┌─ Information
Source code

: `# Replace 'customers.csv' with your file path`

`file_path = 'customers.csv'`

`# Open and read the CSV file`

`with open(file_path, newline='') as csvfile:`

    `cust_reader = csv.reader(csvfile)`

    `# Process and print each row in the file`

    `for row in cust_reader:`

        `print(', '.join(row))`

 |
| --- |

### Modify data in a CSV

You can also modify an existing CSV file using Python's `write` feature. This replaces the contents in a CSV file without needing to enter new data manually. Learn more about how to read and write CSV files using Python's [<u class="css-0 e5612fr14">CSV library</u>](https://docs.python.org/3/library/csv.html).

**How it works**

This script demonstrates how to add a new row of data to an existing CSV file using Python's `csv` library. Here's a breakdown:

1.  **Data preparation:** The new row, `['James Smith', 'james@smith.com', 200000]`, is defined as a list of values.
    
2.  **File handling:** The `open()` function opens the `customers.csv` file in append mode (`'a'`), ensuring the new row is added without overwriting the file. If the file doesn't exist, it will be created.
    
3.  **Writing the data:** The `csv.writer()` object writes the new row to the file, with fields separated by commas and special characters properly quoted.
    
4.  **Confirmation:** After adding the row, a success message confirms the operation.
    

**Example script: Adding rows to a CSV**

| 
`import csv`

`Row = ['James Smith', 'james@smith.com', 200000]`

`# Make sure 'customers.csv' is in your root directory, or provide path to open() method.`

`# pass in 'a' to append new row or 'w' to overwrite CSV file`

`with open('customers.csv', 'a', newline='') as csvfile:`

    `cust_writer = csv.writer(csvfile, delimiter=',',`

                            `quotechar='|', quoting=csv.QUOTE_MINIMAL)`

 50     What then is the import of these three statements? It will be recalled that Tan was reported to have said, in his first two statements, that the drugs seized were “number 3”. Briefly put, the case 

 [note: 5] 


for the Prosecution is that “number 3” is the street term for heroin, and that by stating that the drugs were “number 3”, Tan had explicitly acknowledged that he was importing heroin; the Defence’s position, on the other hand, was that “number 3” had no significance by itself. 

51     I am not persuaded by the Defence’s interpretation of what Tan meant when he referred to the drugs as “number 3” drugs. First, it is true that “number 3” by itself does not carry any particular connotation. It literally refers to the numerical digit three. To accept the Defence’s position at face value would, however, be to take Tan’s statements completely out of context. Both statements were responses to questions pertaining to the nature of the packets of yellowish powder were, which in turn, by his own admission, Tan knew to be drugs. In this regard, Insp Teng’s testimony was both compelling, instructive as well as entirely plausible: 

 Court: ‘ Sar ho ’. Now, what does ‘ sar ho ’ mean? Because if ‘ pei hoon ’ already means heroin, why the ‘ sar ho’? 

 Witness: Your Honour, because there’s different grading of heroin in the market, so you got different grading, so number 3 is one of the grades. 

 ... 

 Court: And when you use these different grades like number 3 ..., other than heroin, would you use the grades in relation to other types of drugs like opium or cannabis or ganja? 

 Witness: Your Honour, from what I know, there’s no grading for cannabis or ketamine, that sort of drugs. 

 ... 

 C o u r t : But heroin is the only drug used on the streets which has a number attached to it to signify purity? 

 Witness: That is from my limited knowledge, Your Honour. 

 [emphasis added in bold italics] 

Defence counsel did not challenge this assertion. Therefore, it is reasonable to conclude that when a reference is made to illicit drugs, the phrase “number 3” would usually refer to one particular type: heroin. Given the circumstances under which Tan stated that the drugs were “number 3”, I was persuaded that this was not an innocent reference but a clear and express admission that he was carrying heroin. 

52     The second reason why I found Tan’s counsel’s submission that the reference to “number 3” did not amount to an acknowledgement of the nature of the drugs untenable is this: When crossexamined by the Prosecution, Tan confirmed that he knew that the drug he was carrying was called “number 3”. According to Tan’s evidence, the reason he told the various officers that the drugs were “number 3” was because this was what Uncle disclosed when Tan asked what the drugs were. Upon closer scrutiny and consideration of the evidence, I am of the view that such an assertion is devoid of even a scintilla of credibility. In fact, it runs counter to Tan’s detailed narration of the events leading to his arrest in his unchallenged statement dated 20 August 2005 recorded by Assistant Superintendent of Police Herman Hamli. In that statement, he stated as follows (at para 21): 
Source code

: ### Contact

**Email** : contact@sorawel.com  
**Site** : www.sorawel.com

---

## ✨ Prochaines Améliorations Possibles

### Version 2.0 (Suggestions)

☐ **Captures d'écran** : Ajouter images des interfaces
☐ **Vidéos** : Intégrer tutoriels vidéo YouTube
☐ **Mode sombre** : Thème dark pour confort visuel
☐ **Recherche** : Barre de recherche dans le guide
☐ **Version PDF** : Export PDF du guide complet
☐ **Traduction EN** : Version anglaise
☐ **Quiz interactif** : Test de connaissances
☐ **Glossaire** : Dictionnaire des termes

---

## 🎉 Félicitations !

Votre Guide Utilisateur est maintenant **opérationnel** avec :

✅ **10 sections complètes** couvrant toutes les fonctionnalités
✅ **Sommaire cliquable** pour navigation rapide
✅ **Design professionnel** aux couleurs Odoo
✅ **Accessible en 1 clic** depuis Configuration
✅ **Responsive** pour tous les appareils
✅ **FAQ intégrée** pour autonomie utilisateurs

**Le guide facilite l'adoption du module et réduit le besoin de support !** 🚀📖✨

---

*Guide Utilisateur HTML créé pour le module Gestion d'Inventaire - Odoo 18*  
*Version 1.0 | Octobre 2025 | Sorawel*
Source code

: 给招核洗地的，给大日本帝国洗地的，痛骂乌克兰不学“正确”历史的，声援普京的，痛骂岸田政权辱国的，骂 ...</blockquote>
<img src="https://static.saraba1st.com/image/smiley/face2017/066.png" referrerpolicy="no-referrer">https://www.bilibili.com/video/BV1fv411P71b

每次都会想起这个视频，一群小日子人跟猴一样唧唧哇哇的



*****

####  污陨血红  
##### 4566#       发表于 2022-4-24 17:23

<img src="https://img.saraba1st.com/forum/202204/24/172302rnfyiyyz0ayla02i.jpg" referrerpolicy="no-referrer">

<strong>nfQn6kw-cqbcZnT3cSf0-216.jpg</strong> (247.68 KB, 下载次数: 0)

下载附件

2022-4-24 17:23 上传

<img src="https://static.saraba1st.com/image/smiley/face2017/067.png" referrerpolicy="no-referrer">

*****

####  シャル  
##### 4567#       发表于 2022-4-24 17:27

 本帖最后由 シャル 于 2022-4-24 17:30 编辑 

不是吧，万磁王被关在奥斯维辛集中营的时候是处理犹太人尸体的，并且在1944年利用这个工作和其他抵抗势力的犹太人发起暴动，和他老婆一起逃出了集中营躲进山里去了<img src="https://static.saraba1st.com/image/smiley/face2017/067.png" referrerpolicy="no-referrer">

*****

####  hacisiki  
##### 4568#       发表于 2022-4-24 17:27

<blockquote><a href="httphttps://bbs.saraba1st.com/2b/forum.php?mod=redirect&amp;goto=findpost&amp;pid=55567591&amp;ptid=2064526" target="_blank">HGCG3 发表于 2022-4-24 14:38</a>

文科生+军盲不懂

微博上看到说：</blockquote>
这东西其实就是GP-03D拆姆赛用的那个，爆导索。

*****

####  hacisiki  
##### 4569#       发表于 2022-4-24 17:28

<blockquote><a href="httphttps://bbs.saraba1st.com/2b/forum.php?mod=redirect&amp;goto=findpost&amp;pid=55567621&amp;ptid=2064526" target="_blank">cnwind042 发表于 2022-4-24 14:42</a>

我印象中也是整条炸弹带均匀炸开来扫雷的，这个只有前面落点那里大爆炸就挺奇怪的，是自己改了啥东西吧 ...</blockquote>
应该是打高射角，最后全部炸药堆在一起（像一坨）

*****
└─
- **Exercise objective**
Write out all of the records above exactly as they appear.

- **Expected answer**
Source code

: `# Replace 'customers.csv' with your file path`

`file_path = 'customers.csv'`

`# Open and read the CSV file`

`with open(file_path, newline='') as csvfile:`

    `cust_reader = csv.reader(csvfile)`

    `# Process and print each row in the file`

    `for row in cust_reader:`

        `print(', '.join(row))`

 |
| --- |

### Modify data in a CSV

You can also modify an existing CSV file using Python's `write` feature. This replaces the contents in a CSV file without needing to enter new data manually. Learn more about how to read and write CSV files using Python's [<u class="css-0 e5612fr14">CSV library</u>](https://docs.python.org/3/library/csv.html).

**How it works**

This script demonstrates how to add a new row of data to an existing CSV file using Python's `csv` library. Here's a breakdown:

1.  **Data preparation:** The new row, `['James Smith', 'james@smith.com', 200000]`, is defined as a list of values.
    
2.  **File handling:** The `open()` function opens the `customers.csv` file in append mode (`'a'`), ensuring the new row is added without overwriting the file. If the file doesn't exist, it will be created.
    
3.  **Writing the data:** The `csv.writer()` object writes the new row to the file, with fields separated by commas and special characters properly quoted.
    
4.  **Confirmation:** After adding the row, a success message confirms the operation.
    

**Example script: Adding rows to a CSV**

| 
`import csv`

`Row = ['James Smith', 'james@smith.com', 200000]`

`# Make sure 'customers.csv' is in your root directory, or provide path to open() method.`

`# pass in 'a' to append new row or 'w' to overwrite CSV file`

`with open('customers.csv', 'a', newline='') as csvfile:`

    `cust_writer = csv.writer(csvfile, delimiter=',',`

                            `quotechar='|', quoting=csv.QUOTE_MINIMAL)`

 50     What then is the import of these three statements? It will be recalled that Tan was reported to have said, in his first two statements, that the drugs seized were “number 3”. Briefly put, the case 

 [note: 5] 


for the Prosecution is that “number 3” is the street term for heroin, and that by stating that the drugs were “number 3”, Tan had explicitly acknowledged that he was importing heroin; the Defence’s position, on the other hand, was that “number 3” had no significance by itself. 

51     I am not persuaded by the Defence’s interpretation of what Tan meant when he referred to the drugs as “number 3” drugs. First, it is true that “number 3” by itself does not carry any particular connotation. It literally refers to the numerical digit three. To accept the Defence’s position at face value would, however, be to take Tan’s statements completely out of context. Both statements were responses to questions pertaining to the nature of the packets of yellowish powder were, which in turn, by his own admission, Tan knew to be drugs. In this regard, Insp Teng’s testimony was both compelling, instructive as well as entirely plausible: 

 Court: ‘ Sar ho ’. Now, what does ‘ sar ho ’ mean? Because if ‘ pei hoon ’ already means heroin, why the ‘ sar ho’? 

 Witness: Your Honour, because there’s different grading of heroin in the market, so you got different grading, so number 3 is one of the grades. 

 ... 

 Court: And when you use these different grades like number 3 ..., other than heroin, would you use the grades in relation to other types of drugs like opium or cannabis or ganja? 

 Witness: Your Honour, from what I know, there’s no grading for cannabis or ketamine, that sort of drugs. 

 ... 

 C o u r t : But heroin is the only drug used on the streets which has a number attached to it to signify purity? 

 Witness: That is from my limited knowledge, Your Honour. 

 [emphasis added in bold italics] 

Defence counsel did not challenge this assertion. Therefore, it is reasonable to conclude that when a reference is made to illicit drugs, the phrase “number 3” would usually refer to one particular type: heroin. Given the circumstances under which Tan stated that the drugs were “number 3”, I was persuaded that this was not an innocent reference but a clear and express admission that he was carrying heroin. 

52     The second reason why I found Tan’s counsel’s submission that the reference to “number 3” did not amount to an acknowledgement of the nature of the drugs untenable is this: When crossexamined by the Prosecution, Tan confirmed that he knew that the drug he was carrying was called “number 3”. According to Tan’s evidence, the reason he told the various officers that the drugs were “number 3” was because this was what Uncle disclosed when Tan asked what the drugs were. Upon closer scrutiny and consideration of the evidence, I am of the view that such an assertion is devoid of even a scintilla of credibility. In fact, it runs counter to Tan’s detailed narration of the events leading to his arrest in his unchallenged statement dated 20 August 2005 recorded by Assistant Superintendent of Police Herman Hamli. In that statement, he stated as follows (at para 21): 
Source code

: ### Contact

**Email** : contact@sorawel.com  
**Site** : www.sorawel.com

---

## ✨ Prochaines Améliorations Possibles

### Version 2.0 (Suggestions)

☐ **Captures d'écran** : Ajouter images des interfaces
☐ **Vidéos** : Intégrer tutoriels vidéo YouTube
☐ **Mode sombre** : Thème dark pour confort visuel
☐ **Recherche** : Barre de recherche dans le guide
☐ **Version PDF** : Export PDF du guide complet
☐ **Traduction EN** : Version anglaise
☐ **Quiz interactif** : Test de connaissances
☐ **Glossaire** : Dictionnaire des termes

---

## 🎉 Félicitations !

Votre Guide Utilisateur est maintenant **opérationnel** avec :

✅ **10 sections complètes** couvrant toutes les fonctionnalités
✅ **Sommaire cliquable** pour navigation rapide
✅ **Design professionnel** aux couleurs Odoo
✅ **Accessible en 1 clic** depuis Configuration
✅ **Responsive** pour tous les appareils
✅ **FAQ intégrée** pour autonomie utilisateurs

**Le guide facilite l'adoption du module et réduit le besoin de support !** 🚀📖✨

---

*Guide Utilisateur HTML créé pour le module Gestion d'Inventaire - Odoo 18*  
*Version 1.0 | Octobre 2025 | Sorawel*
Source code

: 给招核洗地的，给大日本帝国洗地的，痛骂乌克兰不学“正确”历史的，声援普京的，痛骂岸田政权辱国的，骂 ...</blockquote>
<img src="https://static.saraba1st.com/image/smiley/face2017/066.png" referrerpolicy="no-referrer">https://www.bilibili.com/video/BV1fv411P71b

每次都会想起这个视频，一群小日子人跟猴一样唧唧哇哇的



*****

####  污陨血红  
##### 4566#       发表于 2022-4-24 17:23

<img src="https://img.saraba1st.com/forum/202204/24/172302rnfyiyyz0ayla02i.jpg" referrerpolicy="no-referrer">

<strong>nfQn6kw-cqbcZnT3cSf0-216.jpg</strong> (247.68 KB, 下载次数: 0)

下载附件

2022-4-24 17:23 上传

<img src="https://static.saraba1st.com/image/smiley/face2017/067.png" referrerpolicy="no-referrer">

*****

####  シャル  
##### 4567#       发表于 2022-4-24 17:27

 本帖最后由 シャル 于 2022-4-24 17:30 编辑 

不是吧，万磁王被关在奥斯维辛集中营的时候是处理犹太人尸体的，并且在1944年利用这个工作和其他抵抗势力的犹太人发起暴动，和他老婆一起逃出了集中营躲进山里去了<img src="https://static.saraba1st.com/image/smiley/face2017/067.png" referrerpolicy="no-referrer">

*****

####  hacisiki  
##### 4568#       发表于 2022-4-24 17:27

<blockquote><a href="httphttps://bbs.saraba1st.com/2b/forum.php?mod=redirect&amp;goto=findpost&amp;pid=55567591&amp;ptid=2064526" target="_blank">HGCG3 发表于 2022-4-24 14:38</a>

文科生+军盲不懂

微博上看到说：</blockquote>
这东西其实就是GP-03D拆姆赛用的那个，爆导索。

*****

####  hacisiki  
##### 4569#       发表于 2022-4-24 17:28

<blockquote><a href="httphttps://bbs.saraba1st.com/2b/forum.php?mod=redirect&amp;goto=findpost&amp;pid=55567621&amp;ptid=2064526" target="_blank">cnwind042 发表于 2022-4-24 14:42</a>

我印象中也是整条炸弹带均匀炸开来扫雷的，这个只有前面落点那里大爆炸就挺奇怪的，是自己改了啥东西吧 ...</blockquote>
应该是打高射角，最后全部炸药堆在一起（像一坨）

*****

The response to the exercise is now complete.